Scientific classification
- Kingdom: Plantae
- Clade: Tracheophytes
- Clade: Angiosperms
- Clade: Monocots
- Clade: Commelinids
- Order: Poales
- Family: Poaceae
- Subfamily: Chloridoideae
- Genus: Eragrostis
- Species: E. intermedia
- Binomial name: Eragrostis intermedia Hitchc.

= Eragrostis intermedia =

- Genus: Eragrostis
- Species: intermedia
- Authority: Hitchc.

Species of grass

Eragrostis intermedia is a species of grass known by the common name plains lovegrass. It is native to North and Central America, where it is distributed from the southeastern and southwestern United States south to Costa Rica. Its range may extend to South America.

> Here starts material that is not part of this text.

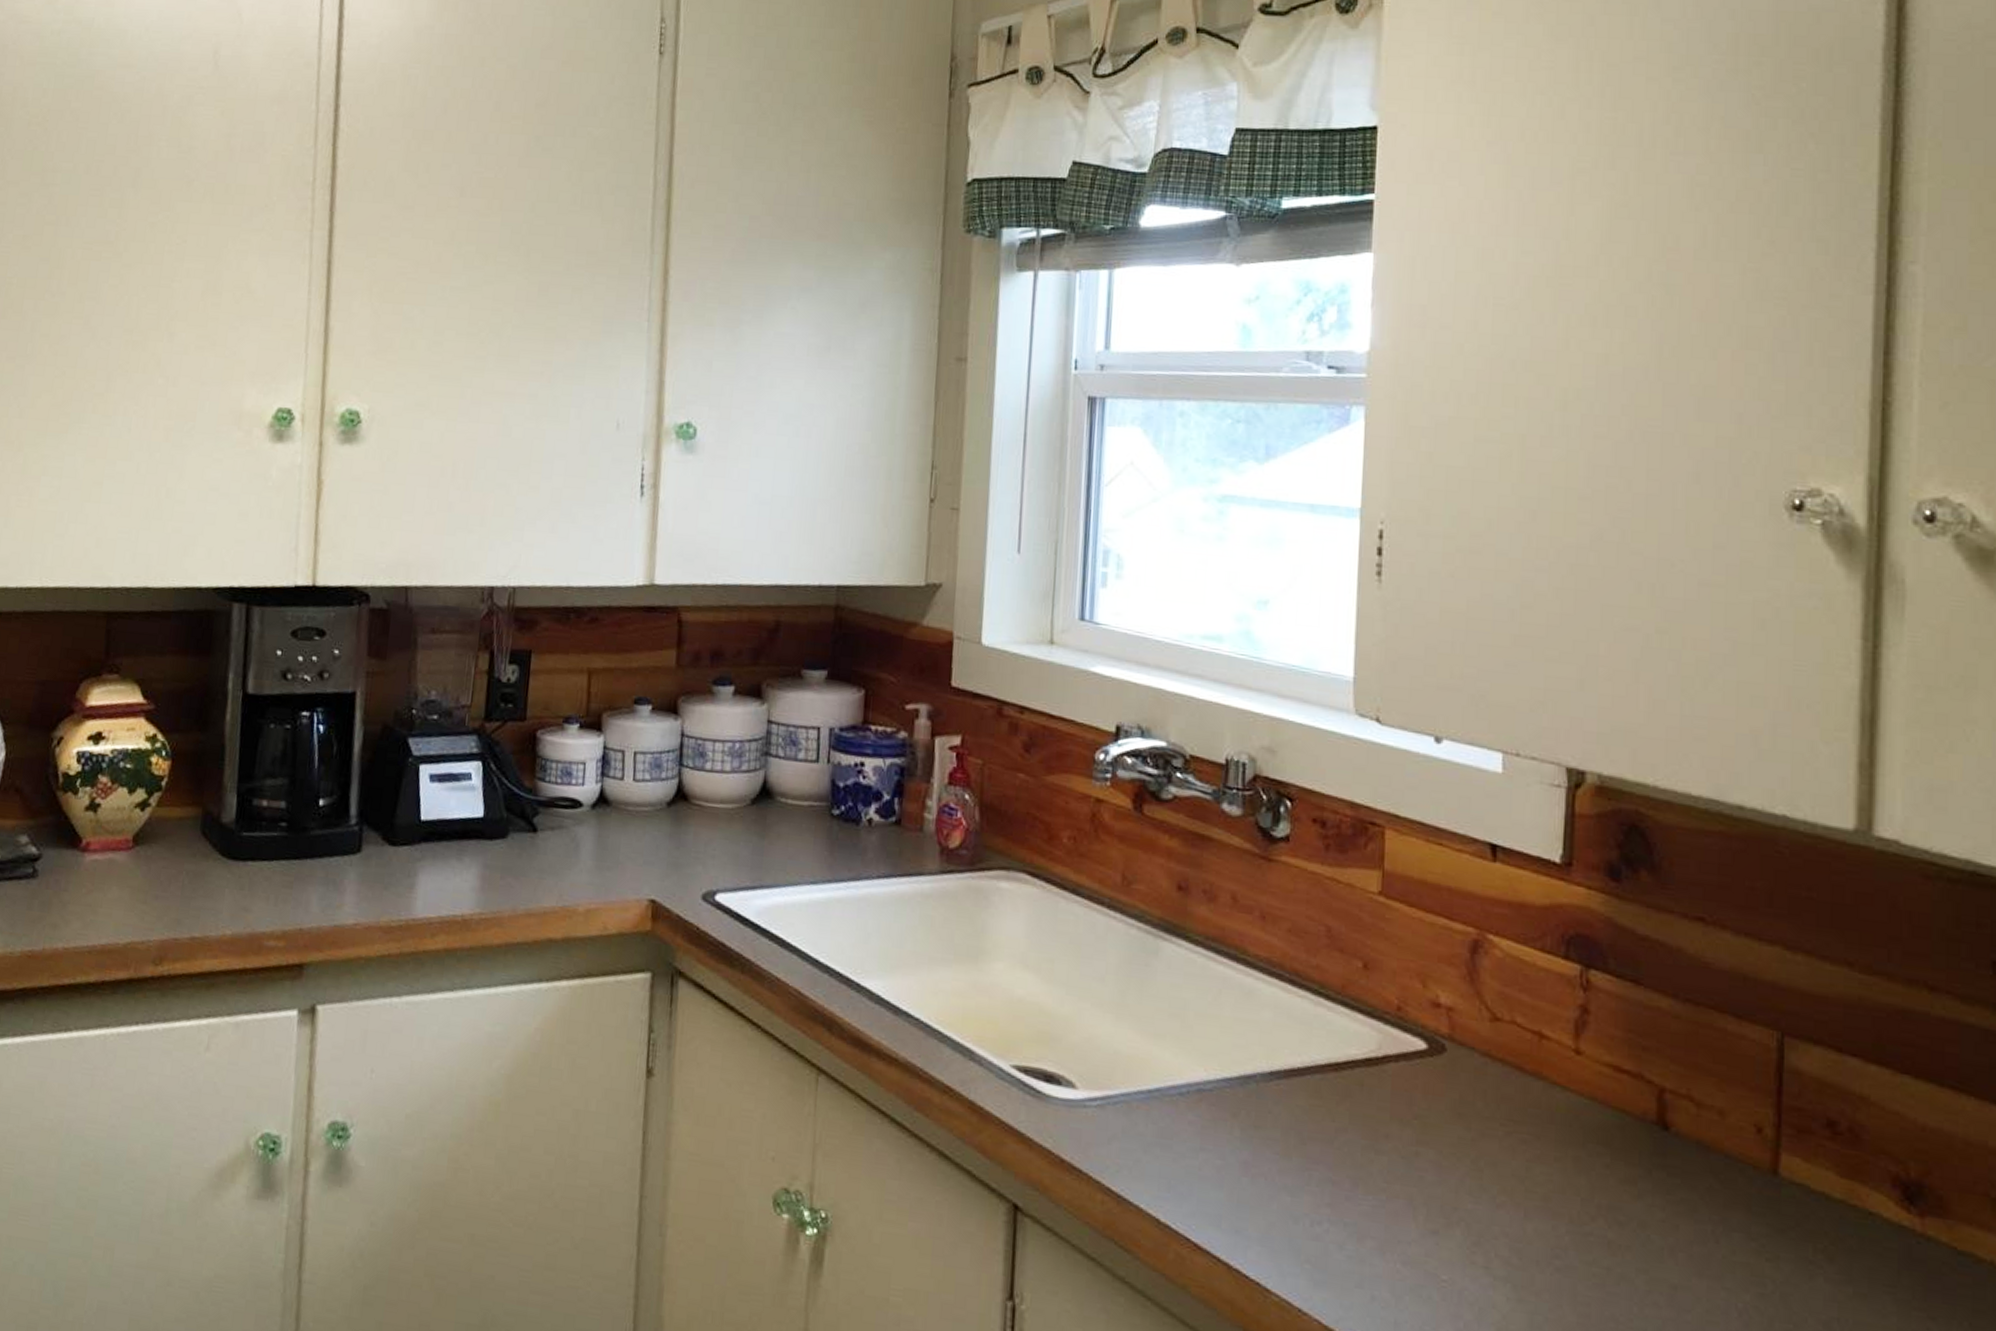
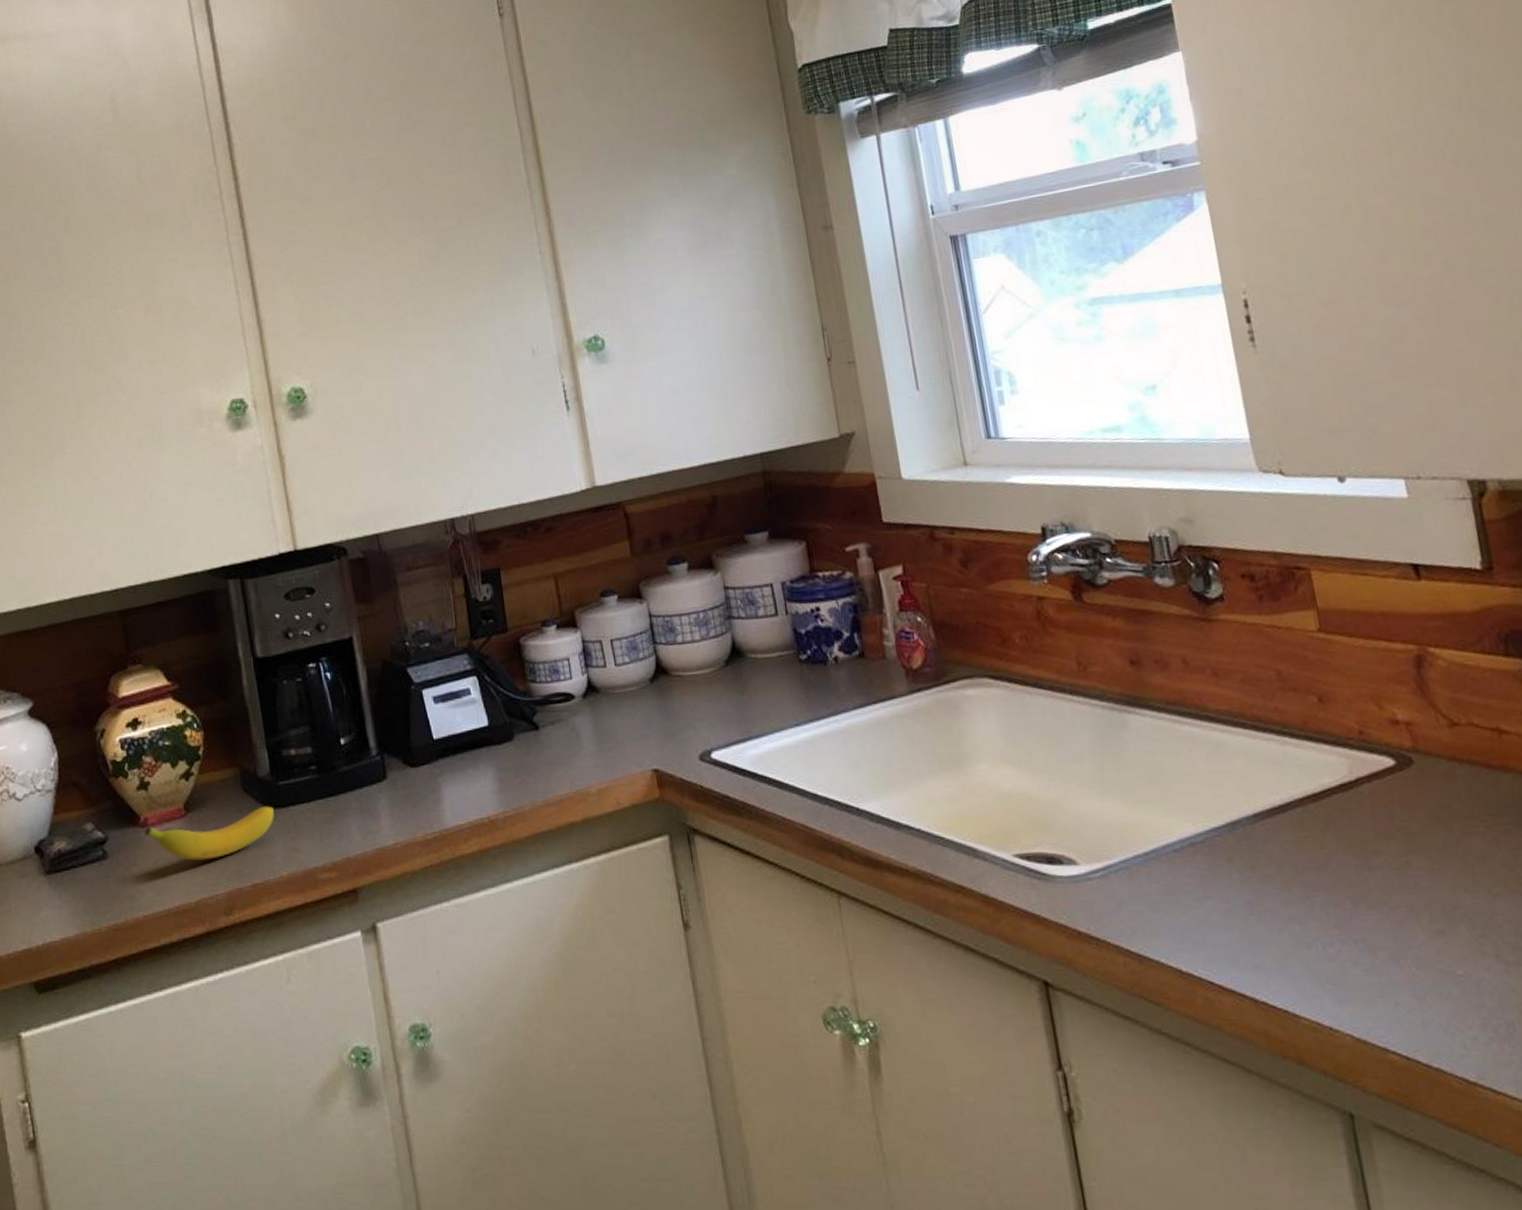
banana: none [82,852,231,901] -> present [144,806,274,861]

This grass grows in tufts up to 90 centimeters tall, sometimes exceeding one meter. The leaves are up to 25 centimeters long. The inflorescence is a panicle with a pyramidal or ovate shape. The spikelets have up to 11 flowers each. The plant reproduces by seed or by sprouting from buds at the stem bases.

This plant grows in desert grassland, prairie, chaparral, shrubsteppe, pinyon-juniper woodland, and oak-dominated woodlands. It is often found in dry, sloping areas. It can take hold easily in disturbed habitat. It does best in sandy soil types, and areas with bimodal precipitation patterns, having wet seasons in winter and summer. In its native habitat it is one of the first plants to turn green in the spring. It has been observed to increase in abundance after wildfire.

This grass makes a good forage for livestock, but it decreases with overgrazing. Some game birds have been noted to eat the seeds.